Quando, durante il riscaldamento, una vera e propria tormenta di neve ha accolto la Juventus, molti tra gli eroici tifosi saliti fino nel nord della Norvegia si sono chiesti chi gliel’aveva fatto fare. Alla fine, nonostante un primo tempo al limite dell’inguardabile, l’undici di Luciano Spalletti riesce a ribaltare i rognosi norvegesi del Bodo/Glimt, nonostante il rigore all’87’ che rischiava di portare alla Juve l’ennesimo, inutile pareggio. Ad evitare le polemiche sulla “pareggite”, arriva il gol in pieno recupero di Jonathan David, che garantisce ai bianconeri la prima vittoria in Champions.

Dopo esser andata sotto al 27’ quando Holmberg approfitta di una disattenzione della difesa bianconera, l’inserimento di Kenan Yildiz cambia il volto della partita. Le azioni che consentono ad Openda e McKennie di ribaltare il risultato sono in gran parte frutto delle giocate del giovane talento turco, che sfiora più volte il 3-1 con azioni personali incontenibili.
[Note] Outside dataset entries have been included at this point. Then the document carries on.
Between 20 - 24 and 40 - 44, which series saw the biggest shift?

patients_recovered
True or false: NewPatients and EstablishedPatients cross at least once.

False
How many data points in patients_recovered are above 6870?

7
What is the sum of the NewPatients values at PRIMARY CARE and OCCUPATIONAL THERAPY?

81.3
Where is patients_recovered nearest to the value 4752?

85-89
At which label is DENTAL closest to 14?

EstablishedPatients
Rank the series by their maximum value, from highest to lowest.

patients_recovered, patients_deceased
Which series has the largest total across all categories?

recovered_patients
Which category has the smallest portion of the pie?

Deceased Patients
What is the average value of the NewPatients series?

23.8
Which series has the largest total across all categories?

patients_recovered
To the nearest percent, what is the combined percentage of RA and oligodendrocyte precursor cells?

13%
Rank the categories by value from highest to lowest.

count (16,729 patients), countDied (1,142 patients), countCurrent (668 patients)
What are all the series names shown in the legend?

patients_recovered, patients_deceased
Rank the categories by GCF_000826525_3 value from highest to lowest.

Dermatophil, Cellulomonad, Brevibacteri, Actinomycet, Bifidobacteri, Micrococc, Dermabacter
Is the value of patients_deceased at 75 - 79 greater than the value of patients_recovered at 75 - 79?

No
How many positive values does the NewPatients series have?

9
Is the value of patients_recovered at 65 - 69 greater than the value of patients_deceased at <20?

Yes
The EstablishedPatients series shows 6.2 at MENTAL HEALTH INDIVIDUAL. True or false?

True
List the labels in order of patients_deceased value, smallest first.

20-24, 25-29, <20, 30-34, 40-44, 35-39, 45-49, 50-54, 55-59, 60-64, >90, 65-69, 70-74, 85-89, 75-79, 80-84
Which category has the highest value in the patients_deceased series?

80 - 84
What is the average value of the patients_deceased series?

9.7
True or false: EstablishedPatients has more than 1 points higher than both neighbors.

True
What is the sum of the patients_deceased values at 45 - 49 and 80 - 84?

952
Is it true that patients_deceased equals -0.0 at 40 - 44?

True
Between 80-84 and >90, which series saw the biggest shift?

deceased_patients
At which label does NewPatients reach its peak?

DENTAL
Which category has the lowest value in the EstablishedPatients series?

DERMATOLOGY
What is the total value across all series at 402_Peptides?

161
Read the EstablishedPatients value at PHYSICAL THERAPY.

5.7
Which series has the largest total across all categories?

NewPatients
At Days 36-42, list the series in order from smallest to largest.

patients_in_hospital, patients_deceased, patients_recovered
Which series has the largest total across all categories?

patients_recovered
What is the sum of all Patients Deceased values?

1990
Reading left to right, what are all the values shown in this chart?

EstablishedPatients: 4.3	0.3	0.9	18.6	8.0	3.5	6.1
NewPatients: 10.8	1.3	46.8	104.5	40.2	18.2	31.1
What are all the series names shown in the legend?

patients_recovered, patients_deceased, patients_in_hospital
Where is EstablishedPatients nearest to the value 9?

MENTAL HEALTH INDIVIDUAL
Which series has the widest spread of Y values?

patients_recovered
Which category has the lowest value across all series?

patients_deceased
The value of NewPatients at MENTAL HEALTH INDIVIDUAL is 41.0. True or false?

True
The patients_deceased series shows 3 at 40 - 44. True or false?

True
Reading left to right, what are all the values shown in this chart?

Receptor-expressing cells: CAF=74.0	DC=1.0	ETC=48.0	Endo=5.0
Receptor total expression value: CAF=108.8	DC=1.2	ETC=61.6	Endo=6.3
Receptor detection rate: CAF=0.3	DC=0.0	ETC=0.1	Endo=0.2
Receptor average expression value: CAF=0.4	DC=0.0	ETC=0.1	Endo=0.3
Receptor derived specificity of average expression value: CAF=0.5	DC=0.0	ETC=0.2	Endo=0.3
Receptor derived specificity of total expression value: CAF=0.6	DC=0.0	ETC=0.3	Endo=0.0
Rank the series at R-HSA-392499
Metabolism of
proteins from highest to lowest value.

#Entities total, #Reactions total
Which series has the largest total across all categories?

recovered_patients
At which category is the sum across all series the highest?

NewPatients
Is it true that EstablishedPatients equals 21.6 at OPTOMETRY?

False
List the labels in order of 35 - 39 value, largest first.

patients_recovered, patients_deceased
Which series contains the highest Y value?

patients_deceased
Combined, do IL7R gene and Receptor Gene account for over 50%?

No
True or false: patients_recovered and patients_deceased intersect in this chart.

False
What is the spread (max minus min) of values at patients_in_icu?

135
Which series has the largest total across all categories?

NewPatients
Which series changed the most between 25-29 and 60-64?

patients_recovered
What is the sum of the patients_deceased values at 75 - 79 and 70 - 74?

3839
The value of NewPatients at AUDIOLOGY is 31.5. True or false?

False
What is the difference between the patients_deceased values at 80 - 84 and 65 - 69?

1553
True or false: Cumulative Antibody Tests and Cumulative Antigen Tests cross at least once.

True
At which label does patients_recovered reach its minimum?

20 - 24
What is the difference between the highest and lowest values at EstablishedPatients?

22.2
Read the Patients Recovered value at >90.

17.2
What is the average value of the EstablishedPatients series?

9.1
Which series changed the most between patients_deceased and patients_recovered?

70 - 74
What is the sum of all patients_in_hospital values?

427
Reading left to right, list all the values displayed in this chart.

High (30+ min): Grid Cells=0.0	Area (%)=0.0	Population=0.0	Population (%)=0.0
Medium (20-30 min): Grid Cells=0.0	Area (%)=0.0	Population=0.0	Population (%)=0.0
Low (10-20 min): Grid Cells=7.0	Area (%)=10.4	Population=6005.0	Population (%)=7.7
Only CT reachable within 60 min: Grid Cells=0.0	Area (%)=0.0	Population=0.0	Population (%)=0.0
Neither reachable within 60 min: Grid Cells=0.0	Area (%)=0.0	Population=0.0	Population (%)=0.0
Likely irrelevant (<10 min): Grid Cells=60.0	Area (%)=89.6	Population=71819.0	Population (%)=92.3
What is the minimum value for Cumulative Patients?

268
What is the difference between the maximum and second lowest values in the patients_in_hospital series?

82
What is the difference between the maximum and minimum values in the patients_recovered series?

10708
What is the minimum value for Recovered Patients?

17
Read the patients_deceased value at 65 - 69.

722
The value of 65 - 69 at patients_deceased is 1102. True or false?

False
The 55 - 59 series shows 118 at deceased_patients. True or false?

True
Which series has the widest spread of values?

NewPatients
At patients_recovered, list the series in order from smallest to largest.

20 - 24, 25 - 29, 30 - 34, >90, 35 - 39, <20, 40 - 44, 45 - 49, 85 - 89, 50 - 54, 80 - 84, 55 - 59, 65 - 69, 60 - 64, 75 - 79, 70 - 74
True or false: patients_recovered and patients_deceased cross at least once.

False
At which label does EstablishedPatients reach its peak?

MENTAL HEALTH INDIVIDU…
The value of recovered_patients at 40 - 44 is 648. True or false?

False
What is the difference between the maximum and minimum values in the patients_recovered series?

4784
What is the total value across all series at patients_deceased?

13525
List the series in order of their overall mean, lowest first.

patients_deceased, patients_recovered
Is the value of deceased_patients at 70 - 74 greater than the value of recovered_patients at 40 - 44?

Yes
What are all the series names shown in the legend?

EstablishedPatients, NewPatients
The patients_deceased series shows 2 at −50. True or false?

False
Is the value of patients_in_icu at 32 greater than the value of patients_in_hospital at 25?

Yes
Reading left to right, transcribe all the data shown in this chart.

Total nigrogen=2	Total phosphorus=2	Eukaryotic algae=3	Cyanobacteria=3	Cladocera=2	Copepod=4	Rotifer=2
Alla fine risulta decisivo l’intervento sconsiderato di Cabal, che stende in area Auklend: se dal dischetto è implacabile Brunstad Fet, la Juve ha il merito di crederci fino alla fine. Decisivo in pieno recupero Jonathan David, che regala all’undici di Spalletti una vittoria fondamentale sia per la classifica che per il morale di un gruppo ancora fragile.